Le risque ? Faire du référendum une arme qui permet de gouverner au gré des passions et des émotions des citoyens. Annihiler la raison d’être du politique puisque, dans un régime où l’initiative populaire et le référendum tranchent sur tout, les gouvernants n’ont plus qu’à suivre l’opinion et à mettre en musique ses avis. La démocratie représentative a ses défauts, mais la démocratie directe proposée par le RN devient vite démagogie. Et peut même aboutir à ce que le peuple abdique des libertés fondamentales.
Depuis des décennies, et malgré le travail engagé notamment par Bruno Gollnish, l’extrême droite française montre chaque jour un visage anti-républicain.
D’abord il faut rappeler que respecter la démocratie, à savoir participer aux élections et se conformer aux résultats, ne suffit pas à qualifier un parti ou une idéologie comme compatible avec la République. Ce sont les idées défendues, les propos tenus, mais surtout le respect de notre socle constitutionnel qui définissent ou non la compatibilité d’une organisation politique avec la République. En quelques semaines, l’extrême droite a fait une fois de plus la preuve de son caractère anti-républicain. En marge des débats sur la loi sur le séparatisme, la Députée d’extrême droite Emmanuelle Menard a déposé un amendement visant à modifier l’article premier de la loi de 1905 sur la séparation des Eglises et de l’Etat au motif que « ce n’est pas la République, simple régime politique, qui garantit la liberté de conscience, mais bien l’Etat français à travers tous les régimes politiques assumés ». Cela revient à nier fondamentale la notion de laïcité, qui est justement un des piliers de la République Française. En soutenant une tribune de hauts gradés, parlant publiquement de sédition, d’intervention au nom de la « protection de nos valeurs civilisationnelles et de sauvegarde de nos compatriotes sur le territoire national », Marine Le Pen a quant à elle rappelé une réalité trop souvent oubliée. L’extrême droite rêve de coup d’état et de régime fasciste. N’oublions pas que le Front National a été créé par Ordre Nouveau, et que le logo (la flamme) est directement inspiré du parti fasciste italien MSI fondé le 26 décembre 1946 après l’interdiction du Parti national fasciste.

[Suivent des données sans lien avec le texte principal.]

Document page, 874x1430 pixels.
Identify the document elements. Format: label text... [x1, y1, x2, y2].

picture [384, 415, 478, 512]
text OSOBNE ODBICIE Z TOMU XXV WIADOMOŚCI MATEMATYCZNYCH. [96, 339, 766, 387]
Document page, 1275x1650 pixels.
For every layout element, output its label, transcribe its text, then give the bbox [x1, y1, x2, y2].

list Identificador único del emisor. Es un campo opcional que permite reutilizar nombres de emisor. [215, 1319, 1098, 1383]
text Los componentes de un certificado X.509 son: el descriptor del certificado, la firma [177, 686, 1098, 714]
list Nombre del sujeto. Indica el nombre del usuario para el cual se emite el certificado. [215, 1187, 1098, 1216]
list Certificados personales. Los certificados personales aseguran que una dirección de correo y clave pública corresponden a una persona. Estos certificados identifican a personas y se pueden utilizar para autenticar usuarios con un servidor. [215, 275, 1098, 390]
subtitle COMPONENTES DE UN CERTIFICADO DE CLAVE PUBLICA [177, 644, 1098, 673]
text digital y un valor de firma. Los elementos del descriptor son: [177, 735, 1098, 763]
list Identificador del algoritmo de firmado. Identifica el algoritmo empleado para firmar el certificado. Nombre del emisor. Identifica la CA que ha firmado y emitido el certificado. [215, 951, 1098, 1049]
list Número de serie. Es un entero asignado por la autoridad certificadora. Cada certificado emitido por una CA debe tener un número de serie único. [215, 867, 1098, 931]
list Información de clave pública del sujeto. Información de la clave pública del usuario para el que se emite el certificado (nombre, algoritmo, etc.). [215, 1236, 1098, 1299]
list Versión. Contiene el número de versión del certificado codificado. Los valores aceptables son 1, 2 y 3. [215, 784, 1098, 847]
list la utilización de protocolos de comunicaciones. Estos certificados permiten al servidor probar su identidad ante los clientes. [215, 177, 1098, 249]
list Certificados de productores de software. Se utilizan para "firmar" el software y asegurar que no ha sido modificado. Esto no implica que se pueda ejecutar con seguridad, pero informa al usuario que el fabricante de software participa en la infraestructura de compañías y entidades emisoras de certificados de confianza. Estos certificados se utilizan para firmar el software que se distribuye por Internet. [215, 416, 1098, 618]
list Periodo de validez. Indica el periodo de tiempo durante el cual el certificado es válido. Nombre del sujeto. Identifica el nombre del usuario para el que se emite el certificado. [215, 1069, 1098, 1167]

L’histoire est faite de filiation. François Duprat qui a joué un rôle d’idéologue au sein de l’extrême droite française souhaitait, avec Alain Renault, la création d’un parti néofasciste en France et pensait que le FN pouvait être une médiation vers ce parti. Il rêvait d’un Chili à la française et envisageait la constitution de groupes de combat et suivait avec attention le mouvement chilien « Patria y Liberta ». Les années passent, rien ne change.
Cet idéologie, porteuse de haine, qui veut remettre en cause les syndicats, le droit de grève, le droit d’asile et rêve de préférence nationale est incompatible avec la République. Hier, aujourd’hui comme demain.